Social workers have long suspected that they are employed to police the parenting of the underclass, while turning a blind eye to the abuses perpetrated by their social superiors. Middle class families whose children suffer behavioural abnormalities tend to be referred to the child psychiatrist, not the social worker. Partly as a result, we continue to believe that working class people make far worse parents than middle class people, and should be regulated accordingly.
This judgement, which underpins the IEA report, is false. It persists only because Britain’s most overt and qualmless form of child abuse is ignored. Perhaps because this peculiar cruelty is the preserve of the middle and upper classes, it has never been the cause of referral to the child protection register, though both neglect and emotional abuse are clearly demonstrable. It is, if you haven’t guessed already, the barbaric tradition of dispatching children as young as eight, seven, or, in the case of one friend of mine, three and a half, to boarding school. This practice offends 8 articles of the UN Convention on the Rights of the Child, which Britain signed in 1991. Yet it attracts scarcely a murmur of concern.
I have an interest to declare. Good at work, bad at sport, with heterodox opinions and a crippling stammer, I would have been bullied at any school, but at boarding school the bullying was remorseless and inescapable. Sometimes it lasted through much of the night. To have “sneaked” would only have made it worse, so from the age of eight I was thrown upon my own puny resources. It is hard to believe that the teachers didn’t know what was happening: perhaps they thought it was “character building”.
Less visible, but just as prevalent, was sexual abuse: new boys were routinely groped and occasionally sodomised by the prefects. Sexual assault was and possibly still is a feature of prep school life as innate as fried bread and British bulldogs.

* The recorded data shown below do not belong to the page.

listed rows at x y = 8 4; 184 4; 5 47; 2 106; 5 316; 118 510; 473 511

While some seemed to thrive in this environment, many of us did all we could to get away. One boy escaped at every possible opportunity, sometimes running as far as 15 miles from the school, before the mysterious tentacles of surveillance and collusion that seem to surround this system captured and returned him. Some schools retained boys and girls during the holidays, when their parents were working abroad or simply couldn’t be bothered.
I hope this doesn’t sound like special pleading from a poor little rich boy. It shouldn’t be hard to see that everyone in Britain suffers from the brutalisation of the elite. Few of its victims have grown up to fight the system which gave rise to these abuses; many more, like the uncaged bird which returns to its perch, defend and promote it. Empowered by the sociopathy in which they were schooled, they visit their agony upon other people. One had only to look at the retributive misfits of the Thatcher cabinets to see how dangerous is the damage done to the captive offspring of the ruling class.
Our silence on this issue is astonishing. The NSPCC has never compiled a report on private boarding schools, has no data and no information. Prep school children are shielded from social workers; the teachers, like everyone else in this system, close ranks. Old boys argue that the harshness of their schooling made them the men they are. In truth, early boarding is no more character-building than any other form of brutalisation. Private boarding schools strive to turn every boy into a monstrous Coriolanus, every girl into a mannered debutante. Character emerges despite, not because of, this system.
The insatiate middle class, having preyed upon its own, now demands the children of the unemployed. Yet, if any parenting patterns need examination, they are surely those which are currently least investigated. The IEA argues against taking children into council care, and rightly so. But how can this position be reconciled with the incarceration of tens of thousands of small children, as a result of a different, and decorous, form of parental neglect?